The First assignment that I did when following the Stanford iPhone / iPad Development course was the Simple Calculator iOS Application. In this post, I am going to share every step in making this mobile application.
Create a New Project
First of all, launch the Xcode and create a new project using “Single View Application“.
Under Product Name, you may put “Calculator”. Put your name or your company’s name under organization name.
As for Company Identifier, it is usually the reverse characters of a web domain that you own. For example, if you own “abc.com” then you put it as “com.abc”. If you do not own any web domain, you can just put any domain such as “com.example”. It is not important for now if you just want to run the application on simulator. But, when you want to run the application on your mobile device, you should get your own domain. You will also need to do some provisioning settings on the Apple Developer Portal, attach the provisioning certificates on your Xcode before you can run it on your device and also submit the application to Apple. I will do tutorial on that in a later post)
Under the Class prefix, you can put it as “Calculator”. Choose “Universal” under Devices as we will build both iPhone and iPad app. Tick “Use Storyboards” and “Use Automatic Reference Counting (ARC)“. We want to use Storyboard as it is an important technology that simplifies the implementation of MVC in iOS. Before iOS 5, the developers have to take care of every object creation and destruction to manage the memory. But, Apple has released a new technology calls ARC which simplifies the memory management in Xcode.
After you click “Next”, you will be asking to choose a place that you want to create this project. I normally put it under a “Developer” folder just to keep everything organized. After you click “Create”, you will see a screen like the below screen shot:-
Your project will have 2 AppDelegate files (.h, .m), 2 storyboards (for iPhone and iPad) and 2 ViewController files (.h, .m). .H is a header file which can be accessed by public while .M is a implementation file which can only be accessed by the class itself (private).

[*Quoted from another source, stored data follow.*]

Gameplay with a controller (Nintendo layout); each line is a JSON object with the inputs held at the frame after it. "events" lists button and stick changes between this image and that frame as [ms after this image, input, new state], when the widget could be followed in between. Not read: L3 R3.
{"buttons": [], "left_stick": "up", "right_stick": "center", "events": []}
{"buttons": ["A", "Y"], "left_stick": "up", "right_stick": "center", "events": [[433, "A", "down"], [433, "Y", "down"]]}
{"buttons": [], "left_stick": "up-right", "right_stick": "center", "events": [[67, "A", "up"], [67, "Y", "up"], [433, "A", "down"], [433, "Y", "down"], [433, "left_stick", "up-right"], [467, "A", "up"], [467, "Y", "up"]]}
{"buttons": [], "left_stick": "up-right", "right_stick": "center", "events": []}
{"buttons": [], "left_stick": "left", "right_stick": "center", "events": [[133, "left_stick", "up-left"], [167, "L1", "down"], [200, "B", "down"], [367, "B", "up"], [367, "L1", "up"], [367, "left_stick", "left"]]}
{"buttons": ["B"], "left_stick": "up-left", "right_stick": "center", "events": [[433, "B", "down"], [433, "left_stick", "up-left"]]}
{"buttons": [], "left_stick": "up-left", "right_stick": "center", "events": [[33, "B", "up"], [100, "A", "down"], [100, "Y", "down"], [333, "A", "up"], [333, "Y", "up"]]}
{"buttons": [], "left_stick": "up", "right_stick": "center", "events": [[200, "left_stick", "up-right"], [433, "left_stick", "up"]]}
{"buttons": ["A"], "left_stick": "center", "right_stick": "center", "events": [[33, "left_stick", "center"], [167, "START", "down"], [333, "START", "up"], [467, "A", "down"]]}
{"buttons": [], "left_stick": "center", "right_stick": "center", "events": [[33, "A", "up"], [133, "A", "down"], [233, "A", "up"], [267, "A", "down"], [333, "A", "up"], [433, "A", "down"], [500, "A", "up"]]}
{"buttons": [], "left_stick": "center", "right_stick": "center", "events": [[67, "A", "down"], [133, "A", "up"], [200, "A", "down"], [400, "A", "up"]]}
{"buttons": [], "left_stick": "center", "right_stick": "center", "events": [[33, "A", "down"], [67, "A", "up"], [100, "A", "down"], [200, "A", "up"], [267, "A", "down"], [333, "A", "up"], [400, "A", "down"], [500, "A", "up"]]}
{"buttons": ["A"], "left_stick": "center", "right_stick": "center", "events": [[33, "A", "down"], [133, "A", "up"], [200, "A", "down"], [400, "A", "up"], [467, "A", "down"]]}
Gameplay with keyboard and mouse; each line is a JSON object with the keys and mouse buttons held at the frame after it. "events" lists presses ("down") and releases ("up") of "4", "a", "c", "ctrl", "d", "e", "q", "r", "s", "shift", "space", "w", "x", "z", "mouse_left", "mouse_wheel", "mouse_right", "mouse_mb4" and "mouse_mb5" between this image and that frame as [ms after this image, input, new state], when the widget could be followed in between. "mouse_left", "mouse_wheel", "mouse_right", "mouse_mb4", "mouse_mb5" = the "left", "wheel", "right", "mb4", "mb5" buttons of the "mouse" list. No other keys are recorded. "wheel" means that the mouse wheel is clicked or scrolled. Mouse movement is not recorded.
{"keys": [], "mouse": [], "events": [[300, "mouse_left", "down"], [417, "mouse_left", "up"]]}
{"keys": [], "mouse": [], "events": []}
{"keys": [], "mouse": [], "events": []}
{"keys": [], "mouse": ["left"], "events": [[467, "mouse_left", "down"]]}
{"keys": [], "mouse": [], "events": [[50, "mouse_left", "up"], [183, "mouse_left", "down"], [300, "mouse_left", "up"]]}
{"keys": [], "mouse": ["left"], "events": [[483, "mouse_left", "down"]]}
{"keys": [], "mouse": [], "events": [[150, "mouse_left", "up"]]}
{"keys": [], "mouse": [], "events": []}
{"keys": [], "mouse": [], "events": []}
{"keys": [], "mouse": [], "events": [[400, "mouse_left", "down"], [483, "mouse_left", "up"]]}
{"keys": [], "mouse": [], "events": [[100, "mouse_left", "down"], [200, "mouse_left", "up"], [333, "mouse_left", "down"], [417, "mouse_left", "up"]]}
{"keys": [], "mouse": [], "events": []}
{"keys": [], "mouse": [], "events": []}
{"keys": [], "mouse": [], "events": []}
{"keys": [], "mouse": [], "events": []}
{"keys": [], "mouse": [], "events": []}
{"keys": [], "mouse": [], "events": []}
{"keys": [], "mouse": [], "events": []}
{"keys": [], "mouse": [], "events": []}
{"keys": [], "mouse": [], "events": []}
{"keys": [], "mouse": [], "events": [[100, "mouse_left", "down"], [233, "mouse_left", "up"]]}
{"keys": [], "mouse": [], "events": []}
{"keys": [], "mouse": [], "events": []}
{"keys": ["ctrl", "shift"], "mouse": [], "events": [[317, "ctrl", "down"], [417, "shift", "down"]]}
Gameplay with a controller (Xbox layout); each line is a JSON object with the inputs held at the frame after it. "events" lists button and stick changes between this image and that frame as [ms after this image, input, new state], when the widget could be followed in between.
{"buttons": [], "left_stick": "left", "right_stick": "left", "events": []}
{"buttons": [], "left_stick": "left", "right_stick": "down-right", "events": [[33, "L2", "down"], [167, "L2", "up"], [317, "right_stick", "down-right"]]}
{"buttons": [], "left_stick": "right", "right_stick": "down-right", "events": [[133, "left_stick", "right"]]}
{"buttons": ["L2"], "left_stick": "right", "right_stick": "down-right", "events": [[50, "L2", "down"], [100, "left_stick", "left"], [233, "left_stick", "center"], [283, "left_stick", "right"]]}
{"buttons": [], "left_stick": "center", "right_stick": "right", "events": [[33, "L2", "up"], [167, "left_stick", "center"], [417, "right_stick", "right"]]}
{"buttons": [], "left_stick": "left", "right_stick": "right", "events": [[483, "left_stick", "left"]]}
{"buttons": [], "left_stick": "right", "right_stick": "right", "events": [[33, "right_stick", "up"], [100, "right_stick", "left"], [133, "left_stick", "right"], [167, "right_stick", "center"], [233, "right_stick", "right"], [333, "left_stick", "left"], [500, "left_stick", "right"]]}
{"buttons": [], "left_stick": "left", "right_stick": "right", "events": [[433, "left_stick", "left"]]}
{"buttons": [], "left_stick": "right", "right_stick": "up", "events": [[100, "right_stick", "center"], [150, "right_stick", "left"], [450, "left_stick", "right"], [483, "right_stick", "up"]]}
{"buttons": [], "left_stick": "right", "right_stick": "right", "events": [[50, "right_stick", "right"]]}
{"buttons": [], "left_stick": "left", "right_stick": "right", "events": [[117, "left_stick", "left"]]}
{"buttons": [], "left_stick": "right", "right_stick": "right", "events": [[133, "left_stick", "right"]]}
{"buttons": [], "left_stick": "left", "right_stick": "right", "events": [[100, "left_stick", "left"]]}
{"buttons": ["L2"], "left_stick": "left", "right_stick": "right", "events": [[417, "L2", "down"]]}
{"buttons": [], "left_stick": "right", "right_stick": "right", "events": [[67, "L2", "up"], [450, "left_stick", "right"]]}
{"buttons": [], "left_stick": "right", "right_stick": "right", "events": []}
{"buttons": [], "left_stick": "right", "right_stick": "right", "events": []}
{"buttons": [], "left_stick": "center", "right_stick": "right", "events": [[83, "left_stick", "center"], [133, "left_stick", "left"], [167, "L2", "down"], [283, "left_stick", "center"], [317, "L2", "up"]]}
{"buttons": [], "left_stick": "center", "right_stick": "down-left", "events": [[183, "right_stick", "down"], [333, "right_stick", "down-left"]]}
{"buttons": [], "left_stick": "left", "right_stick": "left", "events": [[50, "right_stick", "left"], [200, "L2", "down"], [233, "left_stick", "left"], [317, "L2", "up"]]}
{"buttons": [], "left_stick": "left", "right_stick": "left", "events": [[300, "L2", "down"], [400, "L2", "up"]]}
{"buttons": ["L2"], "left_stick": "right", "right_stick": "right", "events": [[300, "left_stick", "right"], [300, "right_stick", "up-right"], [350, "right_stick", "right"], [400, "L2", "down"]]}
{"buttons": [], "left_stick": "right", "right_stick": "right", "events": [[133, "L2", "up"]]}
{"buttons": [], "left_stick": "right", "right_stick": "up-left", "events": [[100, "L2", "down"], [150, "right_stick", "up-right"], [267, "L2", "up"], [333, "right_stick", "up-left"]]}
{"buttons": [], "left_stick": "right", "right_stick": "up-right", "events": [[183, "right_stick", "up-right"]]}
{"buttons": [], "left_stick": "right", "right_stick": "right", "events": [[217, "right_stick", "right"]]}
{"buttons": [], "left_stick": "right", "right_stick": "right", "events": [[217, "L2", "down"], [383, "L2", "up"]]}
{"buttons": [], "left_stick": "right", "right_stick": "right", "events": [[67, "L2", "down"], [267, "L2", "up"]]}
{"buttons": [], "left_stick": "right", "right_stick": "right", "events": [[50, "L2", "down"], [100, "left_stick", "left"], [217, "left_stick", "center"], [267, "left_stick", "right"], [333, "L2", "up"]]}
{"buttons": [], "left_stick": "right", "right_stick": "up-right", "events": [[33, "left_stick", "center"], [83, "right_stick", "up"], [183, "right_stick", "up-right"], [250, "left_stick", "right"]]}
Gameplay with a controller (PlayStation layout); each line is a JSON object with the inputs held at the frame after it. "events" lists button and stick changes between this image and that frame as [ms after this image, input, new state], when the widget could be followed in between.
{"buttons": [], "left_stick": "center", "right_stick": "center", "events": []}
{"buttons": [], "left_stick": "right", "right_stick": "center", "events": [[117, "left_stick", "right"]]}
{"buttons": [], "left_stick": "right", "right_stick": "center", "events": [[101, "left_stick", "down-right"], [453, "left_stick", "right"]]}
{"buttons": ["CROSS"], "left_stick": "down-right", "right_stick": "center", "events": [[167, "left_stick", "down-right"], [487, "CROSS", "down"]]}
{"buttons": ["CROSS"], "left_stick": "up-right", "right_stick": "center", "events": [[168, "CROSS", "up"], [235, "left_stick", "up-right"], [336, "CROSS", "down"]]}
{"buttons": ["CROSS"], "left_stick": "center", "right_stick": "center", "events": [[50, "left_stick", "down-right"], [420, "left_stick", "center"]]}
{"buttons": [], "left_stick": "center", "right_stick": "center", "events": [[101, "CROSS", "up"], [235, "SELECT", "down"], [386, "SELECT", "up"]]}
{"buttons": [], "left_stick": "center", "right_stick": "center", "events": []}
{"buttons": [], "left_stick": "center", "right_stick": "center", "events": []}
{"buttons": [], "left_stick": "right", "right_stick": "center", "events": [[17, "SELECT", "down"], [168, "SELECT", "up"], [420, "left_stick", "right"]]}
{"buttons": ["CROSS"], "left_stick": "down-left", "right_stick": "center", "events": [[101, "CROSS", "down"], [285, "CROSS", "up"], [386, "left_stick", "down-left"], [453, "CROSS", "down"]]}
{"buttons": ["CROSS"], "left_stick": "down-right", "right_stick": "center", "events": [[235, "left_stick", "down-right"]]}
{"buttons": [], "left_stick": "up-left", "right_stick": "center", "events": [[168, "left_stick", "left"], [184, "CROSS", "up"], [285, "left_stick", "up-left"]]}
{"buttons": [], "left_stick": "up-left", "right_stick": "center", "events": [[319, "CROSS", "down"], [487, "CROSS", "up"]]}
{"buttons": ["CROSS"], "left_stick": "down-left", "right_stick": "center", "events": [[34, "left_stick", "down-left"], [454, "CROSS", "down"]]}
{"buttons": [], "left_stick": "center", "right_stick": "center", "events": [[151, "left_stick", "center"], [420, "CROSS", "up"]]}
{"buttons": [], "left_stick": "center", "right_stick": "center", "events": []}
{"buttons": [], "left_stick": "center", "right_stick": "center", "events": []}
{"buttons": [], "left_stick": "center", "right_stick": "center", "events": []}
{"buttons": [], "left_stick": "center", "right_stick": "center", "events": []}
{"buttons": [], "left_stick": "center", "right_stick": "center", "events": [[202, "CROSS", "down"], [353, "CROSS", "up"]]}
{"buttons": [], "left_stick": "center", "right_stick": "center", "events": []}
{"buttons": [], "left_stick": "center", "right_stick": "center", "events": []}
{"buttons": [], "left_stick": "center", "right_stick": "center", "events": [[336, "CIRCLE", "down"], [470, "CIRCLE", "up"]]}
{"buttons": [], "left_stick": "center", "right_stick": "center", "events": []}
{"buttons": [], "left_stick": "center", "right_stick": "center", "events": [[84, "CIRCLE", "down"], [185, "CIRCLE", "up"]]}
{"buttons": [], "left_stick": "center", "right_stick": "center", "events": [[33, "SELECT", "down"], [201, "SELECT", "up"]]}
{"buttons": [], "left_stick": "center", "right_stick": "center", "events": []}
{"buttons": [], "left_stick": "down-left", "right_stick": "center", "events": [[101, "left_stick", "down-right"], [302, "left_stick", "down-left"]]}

The storyboards will contain all the views for our controllers. So, the initial project creation has given us both the view and also controller. We will create our own model later.
Creating Our Views
We will leave iPad storyboard for now until the end of the tutorial. So, let’s start with the iPhone storyboard. From the storyboard, you will see an iPhone size view controller object on the screen. When you click the “view” inside the view controller object, you may see the height for the view is 548. It is actually the iPhone 5 size. We can click a small screen toggle button on the bottom of the page to toggle it to normal iPhone height which is 460. We will optimize for iPhone 5 later. But for now, we just want to keep it simple and start with normal iPhone size.